Updated: 24 November 2020
Capital allowances offer a valuable tax benefit to those businesses investing in capital purchases. The Annual Investment Allowance is a relatively straight forward and generous allowance that most businesses can benefit from.
Since 1 January 2019, businesses have been entitled to 100% relief for the first £1,000,000 spent on plant and machinery which qualify for capital allowances (other than cars). This was an increase of £800,000 from the previous allowance of only £200,000.
On the 12th November 2020, the Government announced that it would be keeping this level of allowance for a further year. The Annual Investment Allowance limit is still scheduled to revert to £200,000 from 1 January 2022. The transitional rules which cover this reduction in the Annual Investment Allowance mean that the timing of capital expenditure is crucial in order to maximise the immediate tax relief.
If your business’s year end straddles the 1 January 2022 then the transitional rules could mean your tax relief is significantly delayed if you incur expenditure on or after 1 January 2022. Below is an example of how the transitional rules work:
For a company with a year end of 31 March 2022 the Annual Investment Allowance for the period is calculated as:
1 April 2021 to 31 December 2021 – £1,000,000 x 9/12 = £750,000.

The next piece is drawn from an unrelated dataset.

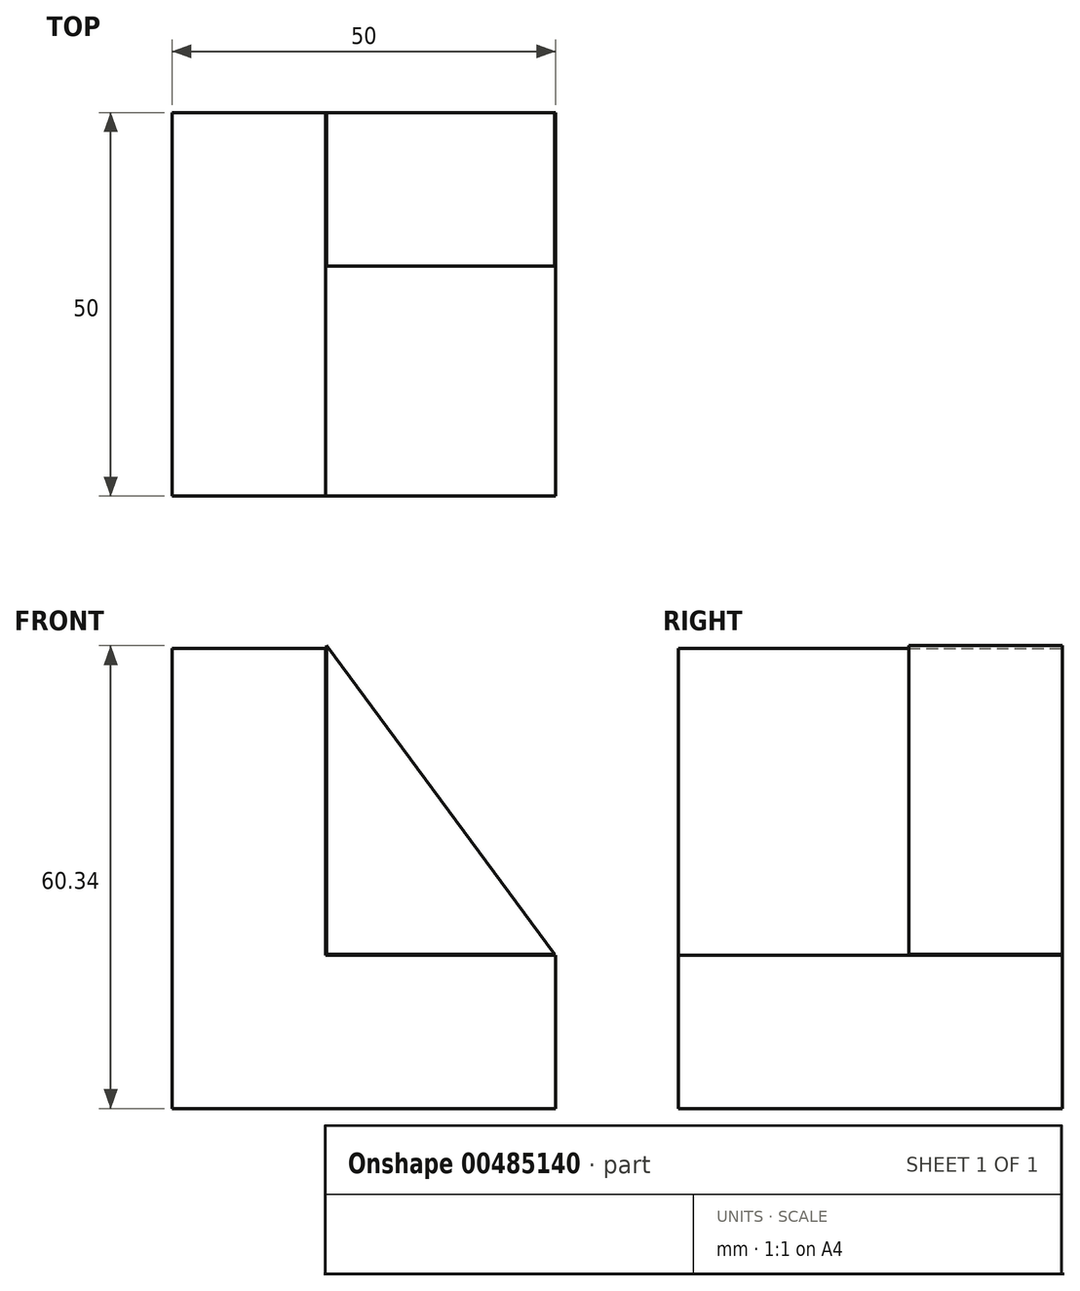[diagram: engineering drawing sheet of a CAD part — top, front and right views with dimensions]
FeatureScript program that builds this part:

1 January 2022 to 31 March 2022 – £200,000 x 3/12 = £50,000.
This gives a total Annual Investment Allowance of £800,000.
Unfortunately, it is not simply a case of £800,000 being available for the whole period, instead the Annual Investment Allowance for the pre and post 1 January 2022 periods are capped at their own pro-rated value.
For example, if the company spent £750,000 on a production line machine in December 2021, the entire cost would be covered by the Annual Investment Allowance. The £750,000 would achieve an immediate tax saving at 19% of £142,500 in the year of acquisition.
However, if the same £750,000 expenditure was incurred on or after 1 January 2022, only £50,000 would attract the Annual Investment Allowance and the remainder of £700,000 would receive a writing down allowance at 18%, as this is a main pool item. Therefore, the company would only receive an immediate tax saving of £50,000 at 19% plus 18% of £700,000 at 19%, being £33,440. The balance of the tax relief would be received on an 18% reducing balance basis over future years.
If you are thinking of incurring significant capital expenditure in your business, we would generally recommend that you seek tax advice first, but this is currently more important than ever, given that timing is key when it comes to securing the best Annual Investment Allowance outcome.